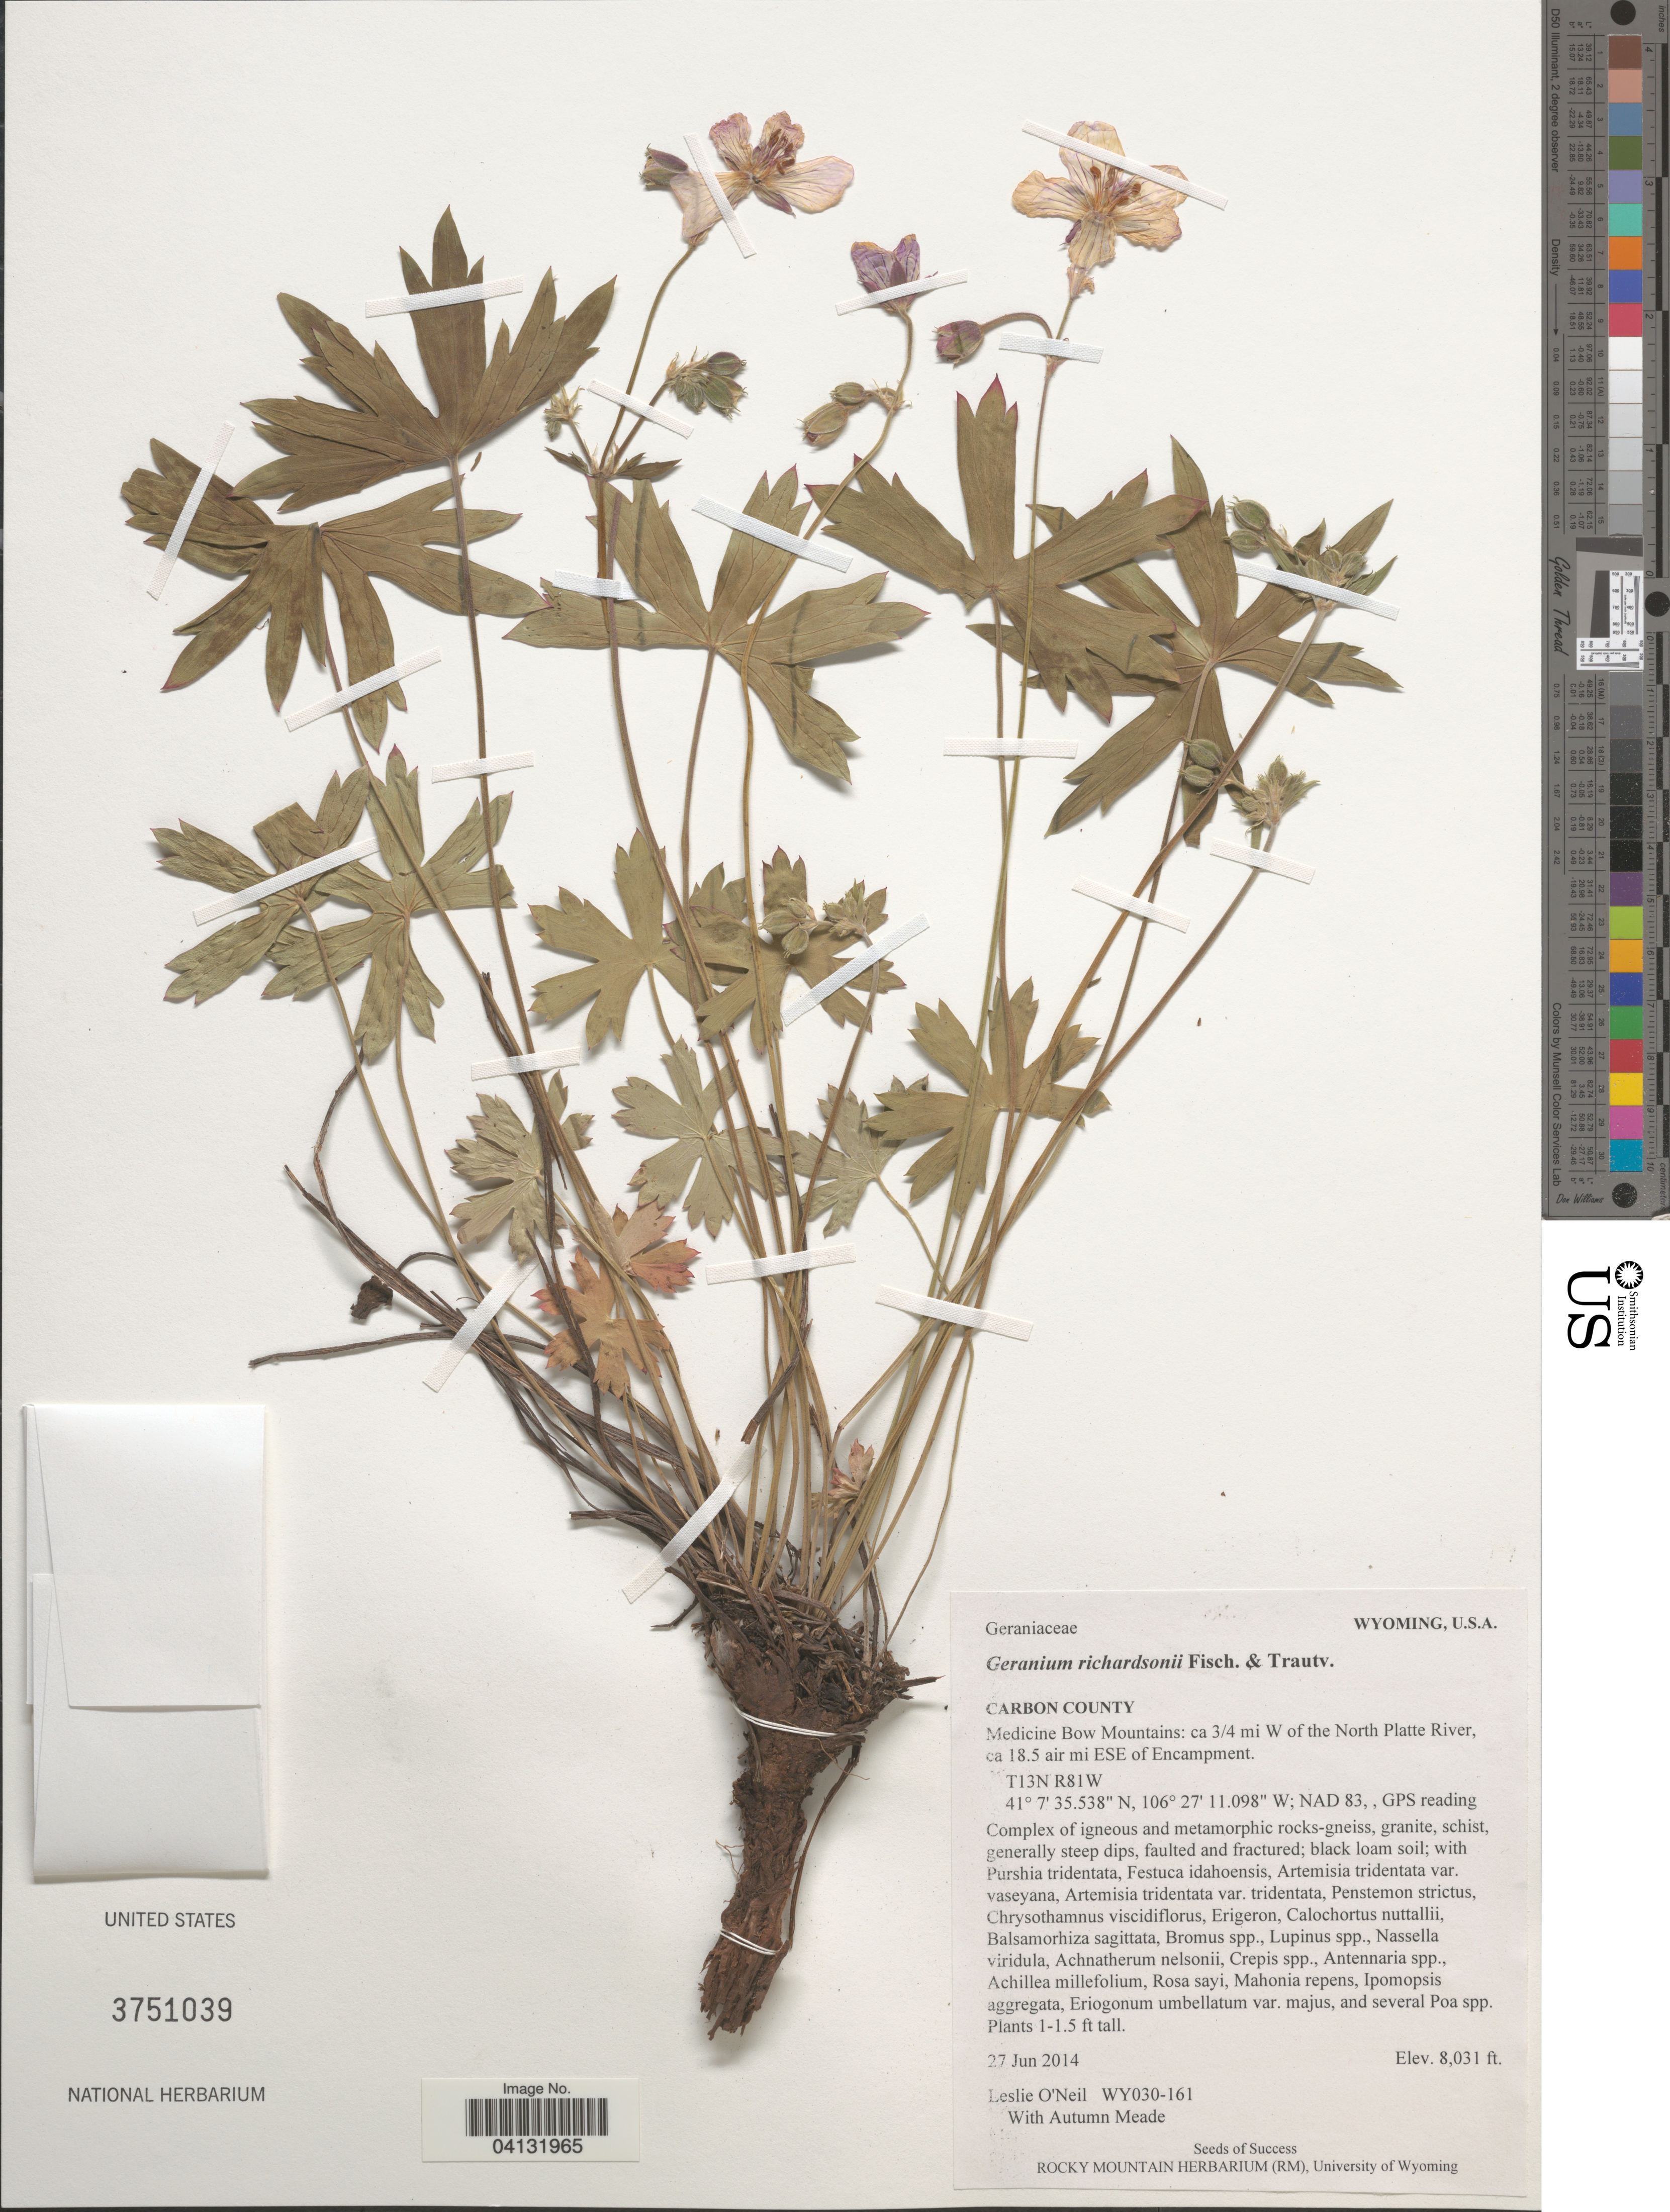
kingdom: Plantae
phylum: Tracheophyta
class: Magnoliopsida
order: Geraniales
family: Geraniaceae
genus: Geranium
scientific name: Geranium richardsonii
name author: Fisch. & Trautv.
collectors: L. O'Neil & A. Meade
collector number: WY030-161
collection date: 2014-06-27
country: United States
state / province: Wyoming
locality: Carbon County. Medicine Bow Mountains: ca 3/4 mi W of the North Platte River, ca 18.5 air mi ESE of Encampment. T13N R81W. NAD83, , GPS reading.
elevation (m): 2448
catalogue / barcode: US 3751039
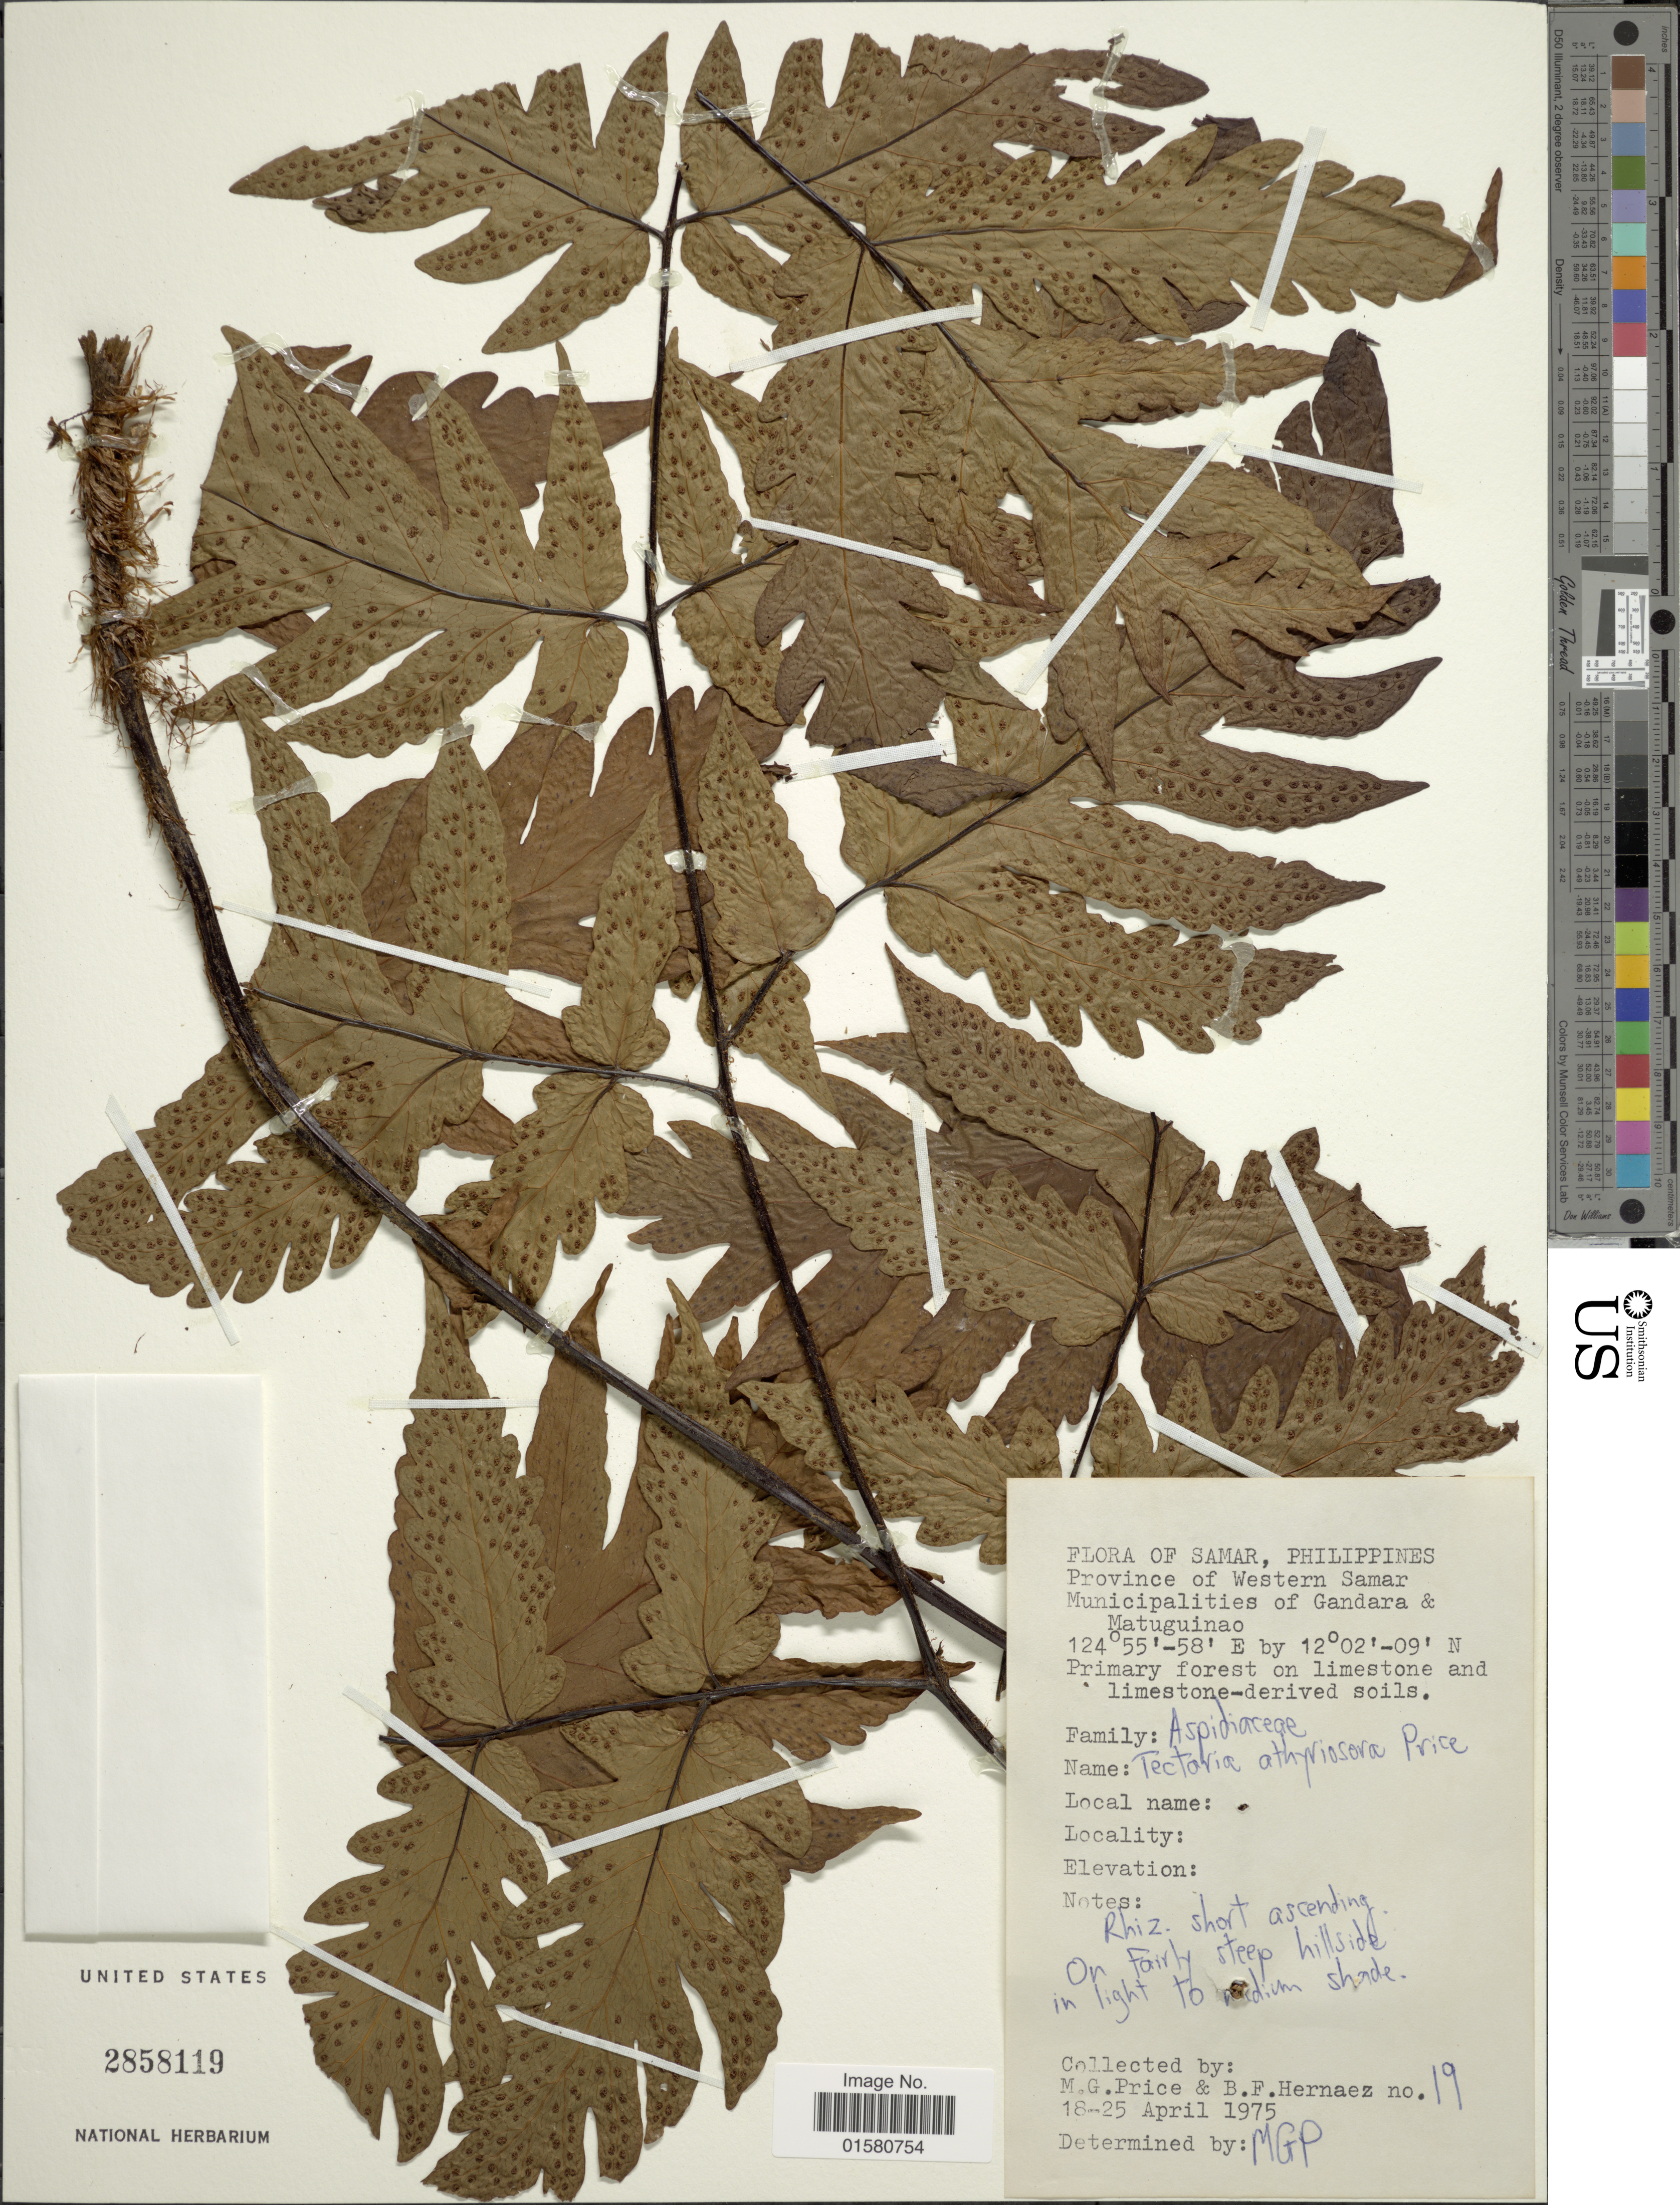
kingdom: Plantae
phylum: Tracheophyta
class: Polypodiopsida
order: Polypodiales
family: Tectariaceae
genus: Tectaria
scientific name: Tectaria athyriosora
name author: M.G. Price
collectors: M. G. Price & B. Hernaez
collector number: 19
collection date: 1975-04-18/1975-04-25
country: Philippines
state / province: Eastern Visayas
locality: Samar, Province of Western Samar Municipalities of Gandara & Matuguino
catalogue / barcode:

-------------------------

INSTRUCTION: Copy every line of the entries above without changes, leaving out the pictures.

WRITTEN SOLUTION:
kingdom: Plantae
phylum: Tracheophyta
class: Magnoliopsida
order: Geraniales
family: Geraniaceae
genus: Geranium
scientific name: Geranium richardsonii
name author: Fisch. & Trautv.
collectors: L. O'Neil & A. Meade
collector number: WY030-161
collection date: 2014-06-27
country: United States
state / province: Wyoming
locality: Carbon County. Medicine Bow Mountains: ca 3/4 mi W of the North Platte River, ca 18.5 air mi ESE of Encampment. T13N R81W. NAD83, , GPS reading.
elevation (m): 2448
catalogue / barcode: US 3751039
kingdom: Plantae
phylum: Tracheophyta
class: Polypodiopsida
order: Polypodiales
family: Tectariaceae
genus: Tectaria
scientific name: Tectaria athyriosora
name author: M.G. Price
collectors: M. G. Price & B. Hernaez
collector number: 19
collection date: 1975-04-18/1975-04-25
country: Philippines
state / province: Eastern Visayas
locality: Samar, Province of Western Samar Municipalities of Gandara & Matuguino
catalogue / barcode:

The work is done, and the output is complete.